EXERCISE >>
The response should be the complete listing below, unchanged.

══════════════════════════════

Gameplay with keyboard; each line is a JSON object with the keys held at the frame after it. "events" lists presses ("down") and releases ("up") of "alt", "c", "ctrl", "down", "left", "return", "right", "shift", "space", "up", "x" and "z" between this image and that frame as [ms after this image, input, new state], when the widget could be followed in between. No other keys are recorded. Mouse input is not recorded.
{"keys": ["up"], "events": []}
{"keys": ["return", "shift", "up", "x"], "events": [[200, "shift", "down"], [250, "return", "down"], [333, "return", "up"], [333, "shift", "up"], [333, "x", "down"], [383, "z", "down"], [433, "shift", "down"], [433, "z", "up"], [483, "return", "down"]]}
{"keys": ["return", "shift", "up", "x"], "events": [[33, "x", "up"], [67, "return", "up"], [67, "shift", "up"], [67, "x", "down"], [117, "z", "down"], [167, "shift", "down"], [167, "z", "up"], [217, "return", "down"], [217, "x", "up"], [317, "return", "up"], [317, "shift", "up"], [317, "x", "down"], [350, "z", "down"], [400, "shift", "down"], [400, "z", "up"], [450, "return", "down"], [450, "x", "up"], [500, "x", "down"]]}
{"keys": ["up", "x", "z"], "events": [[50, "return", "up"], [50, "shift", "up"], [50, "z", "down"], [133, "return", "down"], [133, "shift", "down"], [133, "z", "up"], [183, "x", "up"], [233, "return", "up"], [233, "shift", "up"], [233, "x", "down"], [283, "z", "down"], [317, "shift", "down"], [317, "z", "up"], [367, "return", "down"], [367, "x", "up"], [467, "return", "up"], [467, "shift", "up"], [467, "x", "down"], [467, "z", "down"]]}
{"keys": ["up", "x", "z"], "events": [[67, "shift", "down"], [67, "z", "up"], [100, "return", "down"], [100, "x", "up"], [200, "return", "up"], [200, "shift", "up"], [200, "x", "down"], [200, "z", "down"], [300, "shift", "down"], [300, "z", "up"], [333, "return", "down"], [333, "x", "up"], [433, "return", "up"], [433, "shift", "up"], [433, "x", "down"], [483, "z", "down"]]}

══════════════════════════════

TASK RESULT >>
Gameplay with keyboard; each line is a JSON object with the keys held at the frame after it. "events" lists presses ("down") and releases ("up") of "alt", "c", "ctrl", "down", "left", "return", "right", "shift", "space", "up", "x" and "z" between this image and that frame as [ms after this image, input, new state], when the widget could be followed in between. No other keys are recorded. Mouse input is not recorded.
{"keys": ["up"], "events": []}
{"keys": ["return", "shift", "up", "x"], "events": [[200, "shift", "down"], [250, "return", "down"], [333, "return", "up"], [333, "shift", "up"], [333, "x", "down"], [383, "z", "down"], [433, "shift", "down"], [433, "z", "up"], [483, "return", "down"]]}
{"keys": ["return", "shift", "up", "x"], "events": [[33, "x", "up"], [67, "return", "up"], [67, "shift", "up"], [67, "x", "down"], [117, "z", "down"], [167, "shift", "down"], [167, "z", "up"], [217, "return", "down"], [217, "x", "up"], [317, "return", "up"], [317, "shift", "up"], [317, "x", "down"], [350, "z", "down"], [400, "shift", "down"], [400, "z", "up"], [450, "return", "down"], [450, "x", "up"], [500, "x", "down"]]}
{"keys": ["up", "x", "z"], "events": [[50, "return", "up"], [50, "shift", "up"], [50, "z", "down"], [133, "return", "down"], [133, "shift", "down"], [133, "z", "up"], [183, "x", "up"], [233, "return", "up"], [233, "shift", "up"], [233, "x", "down"], [283, "z", "down"], [317, "shift", "down"], [317, "z", "up"], [367, "return", "down"], [367, "x", "up"], [467, "return", "up"], [467, "shift", "up"], [467, "x", "down"], [467, "z", "down"]]}
{"keys": ["up", "x", "z"], "events": [[67, "shift", "down"], [67, "z", "up"], [100, "return", "down"], [100, "x", "up"], [200, "return", "up"], [200, "shift", "up"], [200, "x", "down"], [200, "z", "down"], [300, "shift", "down"], [300, "z", "up"], [333, "return", "down"], [333, "x", "up"], [433, "return", "up"], [433, "shift", "up"], [433, "x", "down"], [483, "z", "down"]]}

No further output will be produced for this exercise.